Kain batik yang sudah diwiru (dilipat kecil memanjang, vertikal) pemberian kompasianer Sri Sulastri aka mbak Ncul sudah saya siapkan. Termasuk kendit model tempel biar singset dan langsing, dalaman kemben yang bahannya kaku demi feminitas (xixi), kain oranye tadi sebagai pemanis dan sabuk hitam dengan payet emas.
Sebenarnya, waktu pentas, saya memang mau pakai kemben tapi kok punyanya warnanya pink, maunya kuning atau hijau, kek. Ya, sudah, saya ambil batik warna oranye saja dari almari. Biar bisa kawin sama warna kuning dari selendang.
Sampur atau selendang yang diselempangkan di pundak kanan, dijepit dengan bros, melingkar ke pinggang ke arah kiri lalu dikaitkan dengan peniti di bagian pinggang kiri, biar mudah untuk dikebyakke, gerakan membuang selendang.
Halahhh ... biasa yang dandani salon, dandan sendiri sudah keringetan meski belum nari.
Belajar Gambyong dari youtube
Kok, saya bisa nari Gambyong? Ya, belajar dong. Dari youtube! Kalau sanggar mana ada di Jerman? Sanggar saya sudah tutup. Hahaha.
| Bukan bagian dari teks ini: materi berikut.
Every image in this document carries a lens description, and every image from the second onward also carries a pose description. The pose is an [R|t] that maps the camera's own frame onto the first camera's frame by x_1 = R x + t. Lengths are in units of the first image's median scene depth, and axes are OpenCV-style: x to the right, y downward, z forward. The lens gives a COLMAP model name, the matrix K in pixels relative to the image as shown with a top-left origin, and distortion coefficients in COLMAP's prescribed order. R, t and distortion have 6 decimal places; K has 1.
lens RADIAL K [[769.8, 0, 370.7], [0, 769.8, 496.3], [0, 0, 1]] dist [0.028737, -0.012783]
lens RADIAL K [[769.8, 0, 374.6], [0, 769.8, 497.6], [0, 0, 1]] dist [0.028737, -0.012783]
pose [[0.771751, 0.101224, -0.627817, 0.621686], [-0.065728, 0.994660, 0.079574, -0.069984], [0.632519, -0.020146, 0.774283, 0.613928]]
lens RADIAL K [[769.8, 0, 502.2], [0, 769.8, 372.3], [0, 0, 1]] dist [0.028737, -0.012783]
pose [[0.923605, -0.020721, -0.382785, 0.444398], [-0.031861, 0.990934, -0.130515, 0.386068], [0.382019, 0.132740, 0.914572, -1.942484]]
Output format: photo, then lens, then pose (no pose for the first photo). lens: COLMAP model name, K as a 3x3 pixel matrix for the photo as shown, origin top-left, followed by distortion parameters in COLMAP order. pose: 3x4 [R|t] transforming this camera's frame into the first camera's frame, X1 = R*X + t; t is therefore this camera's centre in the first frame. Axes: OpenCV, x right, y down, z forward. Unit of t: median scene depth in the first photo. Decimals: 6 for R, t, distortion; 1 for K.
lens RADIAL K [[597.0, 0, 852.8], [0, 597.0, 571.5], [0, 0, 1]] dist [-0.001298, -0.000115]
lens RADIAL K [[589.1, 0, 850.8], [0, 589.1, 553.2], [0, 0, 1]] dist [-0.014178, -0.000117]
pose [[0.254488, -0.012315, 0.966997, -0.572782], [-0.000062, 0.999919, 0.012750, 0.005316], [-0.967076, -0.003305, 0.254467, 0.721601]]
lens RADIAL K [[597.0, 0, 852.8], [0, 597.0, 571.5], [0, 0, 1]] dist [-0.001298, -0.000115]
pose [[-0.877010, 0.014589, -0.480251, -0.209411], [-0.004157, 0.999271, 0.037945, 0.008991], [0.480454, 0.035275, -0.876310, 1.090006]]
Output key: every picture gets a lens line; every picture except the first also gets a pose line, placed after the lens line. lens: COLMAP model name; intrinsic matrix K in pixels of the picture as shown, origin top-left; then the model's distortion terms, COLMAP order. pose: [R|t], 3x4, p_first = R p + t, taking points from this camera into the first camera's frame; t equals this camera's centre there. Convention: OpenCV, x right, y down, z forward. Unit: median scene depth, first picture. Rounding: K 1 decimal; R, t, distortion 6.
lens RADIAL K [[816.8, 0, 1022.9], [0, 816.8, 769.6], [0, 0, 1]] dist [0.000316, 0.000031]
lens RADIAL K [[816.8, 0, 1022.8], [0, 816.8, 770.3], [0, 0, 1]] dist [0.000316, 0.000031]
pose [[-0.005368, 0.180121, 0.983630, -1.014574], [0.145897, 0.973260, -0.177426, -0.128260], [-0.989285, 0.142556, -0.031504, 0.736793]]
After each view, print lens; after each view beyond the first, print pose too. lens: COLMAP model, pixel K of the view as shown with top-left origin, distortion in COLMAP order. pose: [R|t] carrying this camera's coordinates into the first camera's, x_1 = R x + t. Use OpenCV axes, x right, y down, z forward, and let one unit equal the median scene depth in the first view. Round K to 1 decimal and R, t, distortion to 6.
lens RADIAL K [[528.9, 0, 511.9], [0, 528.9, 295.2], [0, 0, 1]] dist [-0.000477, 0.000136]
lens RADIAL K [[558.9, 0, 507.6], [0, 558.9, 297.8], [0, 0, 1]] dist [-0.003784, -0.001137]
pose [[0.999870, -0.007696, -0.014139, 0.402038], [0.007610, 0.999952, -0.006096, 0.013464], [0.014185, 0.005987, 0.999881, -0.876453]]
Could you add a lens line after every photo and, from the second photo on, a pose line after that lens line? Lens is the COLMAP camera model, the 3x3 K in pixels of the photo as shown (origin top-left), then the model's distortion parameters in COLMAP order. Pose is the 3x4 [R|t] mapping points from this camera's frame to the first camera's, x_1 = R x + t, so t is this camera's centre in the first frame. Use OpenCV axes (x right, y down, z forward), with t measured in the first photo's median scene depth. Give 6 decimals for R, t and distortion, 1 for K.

Untungnya, lantaran sudah pernah belajar dan menarikan tari bondan dan golek manis waktu sekolah (TK-SMA), belajar Gambyong kilat nggak ribet. Lihat saja, banyak kok gerakan yang mirip seperti ukel (pergelangan tangan meliuk, bergerak melingkar), trisik (berjalan, berpindah posisi kaki dengan tetap menjamah lantai), mentang (kedua tangan meregang, seblak sampur (membuang selendang ke samping), mendak (posisi kedua lutut merendah) dan masih banyak lagi.
Berapa lama belajarnya? Kira-kira 3 bulanan lah.
Pertama terbiasa mendengarkan musiknya dulu. Sambil setrika lah, sambil bersih-bersih lah, sambil memasukkan cucian lah atau pas nulis.
Kedua, melihat tariannya secara detil dan mencocokkan dengan musik yang kita ingat. Kalau “tung“ tuh begini gerakannya kalau pas “tak“ tuh begono gerakannya. Dan seterusnya ....
Ketiga, bener-bener praktek dengan tetap melihat youtube.